Camouflaged URLs and Protecting Against Them
This may sound complicated, and the inner workings of it can be. Yet, the key point is that the use of browser-supported non-standard IP notations and a misleading URI acts as camouflage, which attackers can use to bypass content inspection engines.
Indeed, there are three key methods that threat actors can tap into to achieve this:
- Create a link with octal, hexadecimal or decimal notations to have an application treat the link as invalid.

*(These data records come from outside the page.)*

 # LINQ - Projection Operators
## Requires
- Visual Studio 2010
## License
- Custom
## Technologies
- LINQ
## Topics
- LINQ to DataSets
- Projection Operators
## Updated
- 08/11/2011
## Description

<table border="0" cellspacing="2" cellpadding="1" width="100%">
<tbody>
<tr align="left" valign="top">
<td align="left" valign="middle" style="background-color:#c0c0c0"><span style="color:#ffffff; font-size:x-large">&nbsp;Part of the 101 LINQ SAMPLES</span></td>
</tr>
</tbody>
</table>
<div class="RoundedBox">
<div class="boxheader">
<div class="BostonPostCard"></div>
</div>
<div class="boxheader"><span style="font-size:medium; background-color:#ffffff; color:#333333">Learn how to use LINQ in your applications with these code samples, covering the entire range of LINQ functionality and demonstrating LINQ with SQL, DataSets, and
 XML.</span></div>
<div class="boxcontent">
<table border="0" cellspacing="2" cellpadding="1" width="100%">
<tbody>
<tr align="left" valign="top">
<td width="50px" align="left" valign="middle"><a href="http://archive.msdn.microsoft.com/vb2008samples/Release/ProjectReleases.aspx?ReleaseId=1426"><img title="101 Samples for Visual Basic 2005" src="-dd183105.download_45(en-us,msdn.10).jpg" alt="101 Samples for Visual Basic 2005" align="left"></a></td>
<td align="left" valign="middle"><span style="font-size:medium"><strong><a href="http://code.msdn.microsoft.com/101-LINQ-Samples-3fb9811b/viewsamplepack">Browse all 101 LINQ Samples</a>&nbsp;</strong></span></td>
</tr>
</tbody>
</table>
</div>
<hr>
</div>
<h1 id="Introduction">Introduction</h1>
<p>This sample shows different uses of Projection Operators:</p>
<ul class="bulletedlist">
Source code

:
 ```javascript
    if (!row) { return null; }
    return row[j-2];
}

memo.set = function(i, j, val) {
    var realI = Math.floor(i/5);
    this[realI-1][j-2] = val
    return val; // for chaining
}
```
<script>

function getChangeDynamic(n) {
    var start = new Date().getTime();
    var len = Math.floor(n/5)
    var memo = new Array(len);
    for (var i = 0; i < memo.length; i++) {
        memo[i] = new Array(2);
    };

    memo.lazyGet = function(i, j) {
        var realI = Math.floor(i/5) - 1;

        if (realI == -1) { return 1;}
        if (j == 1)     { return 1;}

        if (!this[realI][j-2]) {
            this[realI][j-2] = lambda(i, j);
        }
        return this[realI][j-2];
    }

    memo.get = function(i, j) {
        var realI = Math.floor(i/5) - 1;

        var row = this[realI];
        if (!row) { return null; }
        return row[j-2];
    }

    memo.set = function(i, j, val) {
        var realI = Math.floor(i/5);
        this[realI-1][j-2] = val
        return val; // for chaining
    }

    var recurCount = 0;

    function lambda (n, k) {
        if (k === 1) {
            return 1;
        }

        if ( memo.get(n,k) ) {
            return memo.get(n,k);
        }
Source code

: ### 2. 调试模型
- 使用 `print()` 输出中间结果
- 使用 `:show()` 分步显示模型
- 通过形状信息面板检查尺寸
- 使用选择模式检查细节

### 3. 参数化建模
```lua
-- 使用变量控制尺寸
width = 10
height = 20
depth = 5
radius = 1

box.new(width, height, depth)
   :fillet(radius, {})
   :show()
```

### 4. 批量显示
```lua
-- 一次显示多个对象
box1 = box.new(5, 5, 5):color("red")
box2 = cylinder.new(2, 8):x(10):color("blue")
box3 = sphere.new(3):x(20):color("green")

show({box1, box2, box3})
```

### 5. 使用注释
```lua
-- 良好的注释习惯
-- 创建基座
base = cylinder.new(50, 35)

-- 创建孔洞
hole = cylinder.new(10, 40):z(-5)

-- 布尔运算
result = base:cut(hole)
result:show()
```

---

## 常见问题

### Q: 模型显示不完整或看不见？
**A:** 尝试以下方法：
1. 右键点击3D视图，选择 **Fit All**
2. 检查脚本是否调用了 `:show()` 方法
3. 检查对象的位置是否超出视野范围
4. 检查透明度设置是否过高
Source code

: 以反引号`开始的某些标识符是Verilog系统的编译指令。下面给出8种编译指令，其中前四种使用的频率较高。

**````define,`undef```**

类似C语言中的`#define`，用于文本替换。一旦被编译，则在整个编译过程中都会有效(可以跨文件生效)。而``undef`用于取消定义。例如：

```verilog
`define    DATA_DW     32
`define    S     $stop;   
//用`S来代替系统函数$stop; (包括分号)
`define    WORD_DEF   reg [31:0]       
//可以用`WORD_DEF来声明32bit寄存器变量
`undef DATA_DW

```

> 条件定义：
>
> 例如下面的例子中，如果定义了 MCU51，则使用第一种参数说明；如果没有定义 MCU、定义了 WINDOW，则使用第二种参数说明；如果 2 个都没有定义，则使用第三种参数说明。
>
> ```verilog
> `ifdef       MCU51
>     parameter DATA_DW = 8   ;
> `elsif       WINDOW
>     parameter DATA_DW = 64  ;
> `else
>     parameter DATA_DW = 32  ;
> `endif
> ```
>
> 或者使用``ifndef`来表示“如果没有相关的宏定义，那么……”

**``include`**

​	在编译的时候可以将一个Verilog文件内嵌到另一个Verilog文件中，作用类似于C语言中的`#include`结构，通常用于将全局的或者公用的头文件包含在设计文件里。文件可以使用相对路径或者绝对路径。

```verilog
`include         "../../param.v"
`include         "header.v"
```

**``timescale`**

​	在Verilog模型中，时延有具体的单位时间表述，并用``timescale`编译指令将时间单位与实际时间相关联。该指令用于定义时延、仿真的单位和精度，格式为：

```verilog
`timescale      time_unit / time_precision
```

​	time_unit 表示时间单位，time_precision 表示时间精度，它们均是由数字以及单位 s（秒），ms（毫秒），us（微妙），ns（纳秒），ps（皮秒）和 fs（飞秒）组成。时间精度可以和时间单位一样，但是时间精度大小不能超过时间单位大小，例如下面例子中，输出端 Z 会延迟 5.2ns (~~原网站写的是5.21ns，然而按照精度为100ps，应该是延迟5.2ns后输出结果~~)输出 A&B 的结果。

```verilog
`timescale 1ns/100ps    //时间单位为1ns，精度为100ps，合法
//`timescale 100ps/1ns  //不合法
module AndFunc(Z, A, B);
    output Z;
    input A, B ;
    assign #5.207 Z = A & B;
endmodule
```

- Create a link with a misleading URI (semantic attack) using octal, hexadecimal or decimal notations.
- Create a link with a misleading URI (semantic attack) by masking a malicious URL with a benign URL.
These methods are not new. Indeed, Trustwave cited examples of such URL evasions in September 2020, specifically pointing to the use of an encoded hexadecimal IP address format and a URL semantic attack that masked a shortened URL.
However, we’re now seeing camouflaged URLs used in weaponized template injection documents, leveraging either decimal notation or misleading URIs (semantic attacks) with decimal notation.
Interestingly, two documents we analyzed using decimal notation URLs also contained several “.” and “-” characters as camouflage. However, it is critical to note that these camouflaging techniques will reveal automatically without user intervention.
Indeed, upon opening the weaponized document, the camouflaged URL reveals itself and downloads a template containing an RTF exploit (CVE-2017-11882) to drop malware such as FormBook, Snake Keylogger and SmokeLoader.
As we previously pointed out, one of the most effective ways of protecting against template injection attacks – be it camouflaged or not – is through isolation technology.
Organizations can no longer rely on traditional security tools to protect against advanced threats that are tailor-made to bypass outdated protective technologies. With isolation, all documents are opened in a cloud container away from the user’s endpoint, preventing any active or malicious content from reaching the endpoint.